Per quanto riguarda le alternative l’esperienza millenaria della vita sociale e familiare, dalla quale dovremmo trarre gli insegnamenti necessari, ci conferma quanto la psicologia e la pedagogia hanno sempre sostenuto e cioè che, nell’ambito familiare, la terza ipotesi, quella nella quale uno dei due coniugi si occupa prevalentemente del mondo economico mentre l’altro si occuperà prevalentemente del mondo affettivo, è sicuramente la migliore.
Questa soluzione:
•    è l’unica che garantisca la sopravvivenza e lo sviluppo armonico ed equilibrato di entrambi i mondi;
•    è l’unica che valorizzi le peculiarità sessuali specifiche;
•    è l’unica che può permettere una serena ed equilibrata vita di coppia e familiare.

Abbiamo allora il dovere di lottare per un lavoro a misura di persona, di famiglia e di coppia e non a misura della società dei consumi e degli affari. Abbiamo il dovere di impegnarci per il benessere affettivo nostro e dei nostri familiari, i quali sono quelli che ci sono più vicini e si aspettano molto da noi.
Un concreto e notevole ridimensionamento del lavoro necessario per produrre beni materiali e servizi, potrà permetterci di investire buona parte delle nostre energie in attività che sviluppino gli affetti, l’amore e la relazione con le persone, soprattutto con le persone a noi più care.
Scegliamo delle attività nelle quali uomini e donne possano integrarsi ed incontrarsi e non scontrarsi, possano collaborare insieme e non dividersi. Un lavoro rispettoso delle caratteristiche sessuali e personali.

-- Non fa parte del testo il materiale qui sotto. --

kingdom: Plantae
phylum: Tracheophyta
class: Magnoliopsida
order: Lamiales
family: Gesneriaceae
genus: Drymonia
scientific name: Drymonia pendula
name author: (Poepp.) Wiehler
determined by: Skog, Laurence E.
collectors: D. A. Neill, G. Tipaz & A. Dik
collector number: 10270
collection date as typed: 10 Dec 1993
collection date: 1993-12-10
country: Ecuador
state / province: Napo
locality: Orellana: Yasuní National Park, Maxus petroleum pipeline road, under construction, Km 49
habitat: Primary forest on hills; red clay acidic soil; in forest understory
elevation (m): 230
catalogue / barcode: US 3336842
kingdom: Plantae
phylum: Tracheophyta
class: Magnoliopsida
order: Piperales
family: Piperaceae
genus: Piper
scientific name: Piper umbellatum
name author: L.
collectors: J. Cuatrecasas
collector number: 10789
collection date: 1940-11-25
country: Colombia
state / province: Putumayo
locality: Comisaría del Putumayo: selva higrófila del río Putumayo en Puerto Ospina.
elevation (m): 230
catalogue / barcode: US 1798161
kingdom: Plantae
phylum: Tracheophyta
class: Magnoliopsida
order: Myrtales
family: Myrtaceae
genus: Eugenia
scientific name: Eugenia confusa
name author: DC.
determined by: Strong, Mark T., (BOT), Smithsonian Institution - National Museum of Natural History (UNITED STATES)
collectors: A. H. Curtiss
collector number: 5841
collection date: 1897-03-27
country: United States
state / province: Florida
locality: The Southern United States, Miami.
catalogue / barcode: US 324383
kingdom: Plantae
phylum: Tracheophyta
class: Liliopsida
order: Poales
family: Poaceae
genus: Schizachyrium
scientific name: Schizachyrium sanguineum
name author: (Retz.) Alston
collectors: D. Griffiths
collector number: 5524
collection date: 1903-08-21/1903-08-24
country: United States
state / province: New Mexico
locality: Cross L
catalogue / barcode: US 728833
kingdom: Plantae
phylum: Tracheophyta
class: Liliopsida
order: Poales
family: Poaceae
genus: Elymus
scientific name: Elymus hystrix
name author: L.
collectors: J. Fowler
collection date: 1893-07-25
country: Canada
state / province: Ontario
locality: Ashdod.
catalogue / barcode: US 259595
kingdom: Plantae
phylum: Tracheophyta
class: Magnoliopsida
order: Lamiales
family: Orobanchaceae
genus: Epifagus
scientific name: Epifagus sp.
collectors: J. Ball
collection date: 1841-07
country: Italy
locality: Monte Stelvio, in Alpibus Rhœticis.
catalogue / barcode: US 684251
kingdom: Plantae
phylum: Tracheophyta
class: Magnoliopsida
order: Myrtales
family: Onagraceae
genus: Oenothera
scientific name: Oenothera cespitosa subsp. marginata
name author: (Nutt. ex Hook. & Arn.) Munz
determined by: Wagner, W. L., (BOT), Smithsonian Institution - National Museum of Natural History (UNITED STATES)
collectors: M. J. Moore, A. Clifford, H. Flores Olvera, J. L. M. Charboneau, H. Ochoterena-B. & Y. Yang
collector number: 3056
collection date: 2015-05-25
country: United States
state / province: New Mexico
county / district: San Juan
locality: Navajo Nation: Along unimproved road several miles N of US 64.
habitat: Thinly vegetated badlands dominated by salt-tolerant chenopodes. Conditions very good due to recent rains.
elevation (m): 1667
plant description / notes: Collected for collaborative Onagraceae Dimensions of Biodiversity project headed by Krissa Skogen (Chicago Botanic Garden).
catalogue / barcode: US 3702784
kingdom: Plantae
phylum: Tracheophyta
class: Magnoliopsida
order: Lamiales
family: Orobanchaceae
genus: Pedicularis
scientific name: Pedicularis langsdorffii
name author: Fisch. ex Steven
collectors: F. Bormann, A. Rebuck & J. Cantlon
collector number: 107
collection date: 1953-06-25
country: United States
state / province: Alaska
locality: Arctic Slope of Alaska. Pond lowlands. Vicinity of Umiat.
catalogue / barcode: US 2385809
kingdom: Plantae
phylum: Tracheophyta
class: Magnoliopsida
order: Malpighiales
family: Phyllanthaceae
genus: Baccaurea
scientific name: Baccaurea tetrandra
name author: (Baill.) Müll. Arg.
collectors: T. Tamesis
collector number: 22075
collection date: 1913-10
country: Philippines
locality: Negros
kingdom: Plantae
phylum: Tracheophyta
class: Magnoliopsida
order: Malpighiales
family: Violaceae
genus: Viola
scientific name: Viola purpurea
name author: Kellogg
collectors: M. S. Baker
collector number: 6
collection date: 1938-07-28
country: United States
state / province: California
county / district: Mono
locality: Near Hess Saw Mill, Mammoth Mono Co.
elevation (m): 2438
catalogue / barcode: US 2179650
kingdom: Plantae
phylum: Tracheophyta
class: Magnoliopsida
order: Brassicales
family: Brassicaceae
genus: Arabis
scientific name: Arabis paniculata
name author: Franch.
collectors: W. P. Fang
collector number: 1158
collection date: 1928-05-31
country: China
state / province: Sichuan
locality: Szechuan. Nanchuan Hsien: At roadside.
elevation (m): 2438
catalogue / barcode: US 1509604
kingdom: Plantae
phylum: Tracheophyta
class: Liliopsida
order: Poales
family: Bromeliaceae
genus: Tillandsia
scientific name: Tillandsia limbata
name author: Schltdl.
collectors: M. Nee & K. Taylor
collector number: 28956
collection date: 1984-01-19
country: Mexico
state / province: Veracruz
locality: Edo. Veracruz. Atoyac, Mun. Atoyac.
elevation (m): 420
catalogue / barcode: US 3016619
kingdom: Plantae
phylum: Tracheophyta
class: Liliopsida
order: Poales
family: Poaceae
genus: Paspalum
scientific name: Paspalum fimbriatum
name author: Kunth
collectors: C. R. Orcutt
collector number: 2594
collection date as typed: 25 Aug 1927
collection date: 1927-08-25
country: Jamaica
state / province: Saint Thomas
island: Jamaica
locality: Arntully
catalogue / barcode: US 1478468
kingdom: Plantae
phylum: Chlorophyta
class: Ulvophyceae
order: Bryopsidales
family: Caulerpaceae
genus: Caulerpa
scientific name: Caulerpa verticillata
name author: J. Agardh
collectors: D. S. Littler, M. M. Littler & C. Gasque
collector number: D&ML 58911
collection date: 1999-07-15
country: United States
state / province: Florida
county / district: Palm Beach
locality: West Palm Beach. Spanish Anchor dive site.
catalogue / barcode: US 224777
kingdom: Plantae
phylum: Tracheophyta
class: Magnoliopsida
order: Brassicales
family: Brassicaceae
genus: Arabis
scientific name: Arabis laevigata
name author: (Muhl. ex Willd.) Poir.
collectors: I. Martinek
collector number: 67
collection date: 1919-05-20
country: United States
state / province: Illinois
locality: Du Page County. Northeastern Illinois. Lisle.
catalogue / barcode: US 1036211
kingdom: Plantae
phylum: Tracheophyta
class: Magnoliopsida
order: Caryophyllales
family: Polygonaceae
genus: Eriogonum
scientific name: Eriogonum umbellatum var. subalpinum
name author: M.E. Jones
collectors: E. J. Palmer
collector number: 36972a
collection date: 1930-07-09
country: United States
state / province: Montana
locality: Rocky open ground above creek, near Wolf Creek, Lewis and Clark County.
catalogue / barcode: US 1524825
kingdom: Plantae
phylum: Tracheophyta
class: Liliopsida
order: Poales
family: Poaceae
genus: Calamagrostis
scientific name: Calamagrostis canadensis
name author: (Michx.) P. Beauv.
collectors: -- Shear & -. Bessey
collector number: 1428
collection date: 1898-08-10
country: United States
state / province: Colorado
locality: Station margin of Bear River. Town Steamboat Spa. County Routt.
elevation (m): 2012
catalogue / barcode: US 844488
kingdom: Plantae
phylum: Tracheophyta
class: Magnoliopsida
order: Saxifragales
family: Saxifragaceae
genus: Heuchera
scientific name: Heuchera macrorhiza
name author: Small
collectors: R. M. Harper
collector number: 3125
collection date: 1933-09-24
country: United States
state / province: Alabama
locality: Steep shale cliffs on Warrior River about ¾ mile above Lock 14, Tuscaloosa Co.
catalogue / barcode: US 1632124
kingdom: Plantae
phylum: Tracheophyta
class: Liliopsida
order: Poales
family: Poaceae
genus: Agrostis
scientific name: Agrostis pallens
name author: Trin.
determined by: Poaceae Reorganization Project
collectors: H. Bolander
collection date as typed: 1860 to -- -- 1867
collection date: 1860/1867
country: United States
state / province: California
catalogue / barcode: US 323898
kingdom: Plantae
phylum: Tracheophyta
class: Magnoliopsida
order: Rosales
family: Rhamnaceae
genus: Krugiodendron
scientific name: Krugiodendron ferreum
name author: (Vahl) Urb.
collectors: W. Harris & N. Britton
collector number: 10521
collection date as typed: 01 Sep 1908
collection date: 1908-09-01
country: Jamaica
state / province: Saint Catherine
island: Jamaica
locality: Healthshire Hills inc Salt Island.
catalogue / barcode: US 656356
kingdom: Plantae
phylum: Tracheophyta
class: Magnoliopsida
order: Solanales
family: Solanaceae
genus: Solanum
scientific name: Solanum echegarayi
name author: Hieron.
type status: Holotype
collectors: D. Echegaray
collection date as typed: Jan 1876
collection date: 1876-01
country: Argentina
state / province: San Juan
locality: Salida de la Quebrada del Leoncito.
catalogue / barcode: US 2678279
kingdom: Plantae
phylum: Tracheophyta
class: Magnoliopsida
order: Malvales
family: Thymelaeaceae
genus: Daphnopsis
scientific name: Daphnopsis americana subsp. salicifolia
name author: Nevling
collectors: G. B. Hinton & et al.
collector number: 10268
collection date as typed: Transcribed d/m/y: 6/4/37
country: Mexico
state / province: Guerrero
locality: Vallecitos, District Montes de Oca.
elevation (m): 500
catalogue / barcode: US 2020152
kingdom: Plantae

Un lavoro che non schiacci la personalità dell’altro ma la rispetti e la valorizzi.
Facciamo in modo che le esigenze di flessibilità, redditività, che il mondo dell’impresa giustamente pretende, siano compatibili e conciliabili con l’attenzione alla famiglia ed ai suoi compiti, in quanto la vita affettiva e buone relazioni familiari sono il presupposto di qualunque crescita, anche di quella economica.
Da parte dello Stato  è necessaria una politica che valorizzi e promuova la donna che si impegna a studiare e si prepara a lavorare nel mondo degli affetti e delle relazioni familiari. La scelta delle donne che decidono di dedicarsi prevalentemente alla famiglia, deve essere pertanto tutelata e rispettata quanto e più di quella delle donne che vogliono impegnarsi nel mondo dell’economia e dei servizi.